(TEXT PROVIDED)


    Too many female cancers have been in the dark for far too long. It’s good to see that all this cancer research thats been going on is getting real results! Someday we will have a cure all cancers, but for now I’ll settle for a small step foward that gives me hope for the future.

  4. 4nina

    Darling Rhoda,

    I agree that the best thing that’s come of all of the talk and attention to Gardasil has been that we’ve raised the awareness of HPV as a serious health concern for women. HPV and Gardasil are now close to being household words and they absolutely should be too. I’ve nagged a bunch of my girlfriends to have this conversation with their own ob/gyns’ about getting tested and vaccinated for HPV, and also too, I’ve been preaching about condom use for like, forever, because this stuff is just so important.

    One news story I saw about Gardasil talked about how in a period where big pharmaceutical companies aren’t investing in new vaccine research that it was huge that a company like Merck would spend so much to develop something like Gardasil. It does remind me that drug companies are evil and I wonder just how many other disease could be cured if they actually tried to do that instead of coming up with some pill to keep an 80 year old’s dick hard, you know? So, I don’t discount the profit motive on the part of Merck, especially after what they went thru with Vioxx, but I’m grateful that something like HPV and cervical cancer are being taken serious. Think about this, we could eradicate cervical cancer as we know it in a single generation if we vaccinate even 40% of all girls in the target age group. That’s amazing! While cervical cancer may not be the leading killer of women, even losing one woman’s life to this disease is one too many, not to mention the women who have to endure hysterectomy or go thru chemotherapy to try and beat the disease. I mean, how awful it must be for a young woman to become sterile because she had to have her sex organs removed because of cervical cancer? While I know that some people might not agree with me, I believe that part of our natural cycle of life is to bear children. I think we’re hardwired with that, and for a woman to lose that part of her life to a disease that now can be stopped is just wrong, wrong, wrong! Which is why it totally blows my mind that these religious nuts don’t want to vaccinate their daughters! What’s wrong with these people?

(End TEXT PROVIDED)
(MATERIAL PROVIDED)

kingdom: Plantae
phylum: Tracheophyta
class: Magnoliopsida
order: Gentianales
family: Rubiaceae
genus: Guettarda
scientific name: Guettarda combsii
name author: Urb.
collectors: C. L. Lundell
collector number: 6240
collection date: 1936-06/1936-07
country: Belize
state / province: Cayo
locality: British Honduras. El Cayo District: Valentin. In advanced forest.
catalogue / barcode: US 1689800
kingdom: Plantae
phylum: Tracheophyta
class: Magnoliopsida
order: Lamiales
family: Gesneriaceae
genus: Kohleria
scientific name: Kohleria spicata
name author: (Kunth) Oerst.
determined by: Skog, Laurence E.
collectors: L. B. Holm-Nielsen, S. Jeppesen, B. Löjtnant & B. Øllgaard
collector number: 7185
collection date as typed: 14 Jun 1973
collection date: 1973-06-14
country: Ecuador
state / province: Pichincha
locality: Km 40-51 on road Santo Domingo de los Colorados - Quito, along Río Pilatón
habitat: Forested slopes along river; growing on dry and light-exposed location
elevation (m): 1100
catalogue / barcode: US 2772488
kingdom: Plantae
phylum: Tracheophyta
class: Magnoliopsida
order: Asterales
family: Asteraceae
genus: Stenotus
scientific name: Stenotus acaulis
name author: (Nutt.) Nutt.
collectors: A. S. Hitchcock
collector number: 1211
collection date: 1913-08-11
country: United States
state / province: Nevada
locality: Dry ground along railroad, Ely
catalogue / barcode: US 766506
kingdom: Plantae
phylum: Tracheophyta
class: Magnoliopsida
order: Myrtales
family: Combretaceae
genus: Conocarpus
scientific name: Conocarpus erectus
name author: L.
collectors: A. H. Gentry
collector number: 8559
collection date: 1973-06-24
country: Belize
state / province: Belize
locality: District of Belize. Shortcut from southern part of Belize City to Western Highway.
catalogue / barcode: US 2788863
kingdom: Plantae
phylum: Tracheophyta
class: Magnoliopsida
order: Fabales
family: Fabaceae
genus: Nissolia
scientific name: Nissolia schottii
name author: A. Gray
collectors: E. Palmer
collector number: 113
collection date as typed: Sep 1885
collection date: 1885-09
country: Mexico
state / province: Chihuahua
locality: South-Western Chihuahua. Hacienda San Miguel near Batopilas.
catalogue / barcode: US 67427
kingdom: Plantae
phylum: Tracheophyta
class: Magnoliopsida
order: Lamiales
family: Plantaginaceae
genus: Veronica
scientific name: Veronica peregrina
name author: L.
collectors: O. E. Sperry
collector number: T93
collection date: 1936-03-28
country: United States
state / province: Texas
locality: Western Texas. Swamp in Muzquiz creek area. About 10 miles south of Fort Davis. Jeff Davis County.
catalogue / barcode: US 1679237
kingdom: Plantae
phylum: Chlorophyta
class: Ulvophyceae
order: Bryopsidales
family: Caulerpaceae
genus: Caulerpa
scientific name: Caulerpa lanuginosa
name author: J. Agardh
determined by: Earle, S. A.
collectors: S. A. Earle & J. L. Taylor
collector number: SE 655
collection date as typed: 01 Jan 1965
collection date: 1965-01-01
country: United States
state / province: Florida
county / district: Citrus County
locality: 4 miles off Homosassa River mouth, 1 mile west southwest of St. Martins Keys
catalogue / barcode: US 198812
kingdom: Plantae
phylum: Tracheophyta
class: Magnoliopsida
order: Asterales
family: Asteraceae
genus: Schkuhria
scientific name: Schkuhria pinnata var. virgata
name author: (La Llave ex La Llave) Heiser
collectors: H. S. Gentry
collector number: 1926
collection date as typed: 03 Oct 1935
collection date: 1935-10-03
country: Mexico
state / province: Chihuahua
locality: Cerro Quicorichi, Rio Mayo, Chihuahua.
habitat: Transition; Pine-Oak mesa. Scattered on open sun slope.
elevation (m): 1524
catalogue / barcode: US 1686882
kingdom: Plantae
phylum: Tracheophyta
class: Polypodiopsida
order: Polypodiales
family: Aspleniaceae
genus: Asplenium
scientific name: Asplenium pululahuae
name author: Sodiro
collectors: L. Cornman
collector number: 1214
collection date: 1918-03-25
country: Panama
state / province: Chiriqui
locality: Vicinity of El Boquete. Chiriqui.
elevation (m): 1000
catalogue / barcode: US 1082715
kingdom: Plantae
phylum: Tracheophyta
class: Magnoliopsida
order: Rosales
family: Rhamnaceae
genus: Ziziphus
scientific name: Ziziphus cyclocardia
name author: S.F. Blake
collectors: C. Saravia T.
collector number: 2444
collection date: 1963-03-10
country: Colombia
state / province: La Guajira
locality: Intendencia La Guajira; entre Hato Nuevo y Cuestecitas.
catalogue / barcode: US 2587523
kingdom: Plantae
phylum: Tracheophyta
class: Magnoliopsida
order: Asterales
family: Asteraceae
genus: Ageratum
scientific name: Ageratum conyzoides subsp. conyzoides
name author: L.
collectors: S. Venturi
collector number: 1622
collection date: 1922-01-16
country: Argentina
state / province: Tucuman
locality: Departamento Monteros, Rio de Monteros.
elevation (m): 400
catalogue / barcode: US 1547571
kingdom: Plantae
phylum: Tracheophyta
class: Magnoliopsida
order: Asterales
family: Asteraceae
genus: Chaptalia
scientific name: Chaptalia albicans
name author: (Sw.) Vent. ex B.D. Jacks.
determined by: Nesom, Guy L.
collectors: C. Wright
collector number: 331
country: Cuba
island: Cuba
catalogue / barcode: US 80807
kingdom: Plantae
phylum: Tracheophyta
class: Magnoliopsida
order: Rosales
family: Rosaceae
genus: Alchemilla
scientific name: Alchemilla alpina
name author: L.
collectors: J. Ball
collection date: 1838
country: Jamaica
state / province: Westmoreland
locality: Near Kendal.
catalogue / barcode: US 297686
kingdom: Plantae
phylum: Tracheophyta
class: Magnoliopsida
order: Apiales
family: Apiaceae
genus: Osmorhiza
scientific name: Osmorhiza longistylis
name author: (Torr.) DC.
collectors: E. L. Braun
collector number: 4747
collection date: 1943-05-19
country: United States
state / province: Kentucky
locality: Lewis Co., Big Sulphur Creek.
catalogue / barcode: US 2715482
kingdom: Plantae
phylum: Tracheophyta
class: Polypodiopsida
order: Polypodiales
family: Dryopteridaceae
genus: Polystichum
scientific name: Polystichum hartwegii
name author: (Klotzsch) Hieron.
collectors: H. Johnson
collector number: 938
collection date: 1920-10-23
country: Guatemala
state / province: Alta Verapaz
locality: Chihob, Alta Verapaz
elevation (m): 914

(End MATERIAL PROVIDED)

- _EXERCISE SET_:
1. Reproduce the part of the Gardasil comments that begins at the words "I agree that" and stops after "just so important.".
2. According to the Gardasil comments, what percentage of girls in the target age group would need to be vaccinated to eradicate cervical cancer in a single generation?

- _TASK RESPONSES_:
1.
I agree that the best thing that’s come of all of the talk and attention to Gardasil has been that we’ve raised the awareness of HPV as a serious health concern for women. HPV and Gardasil are now close to being household words and they absolutely should be too. I’ve nagged a bunch of my girlfriends to have this conversation with their own ob/gyns’ about getting tested and vaccinated for HPV, and also too, I’ve been preaching about condom use for like, forever, because this stuff is just so important.

2. 40%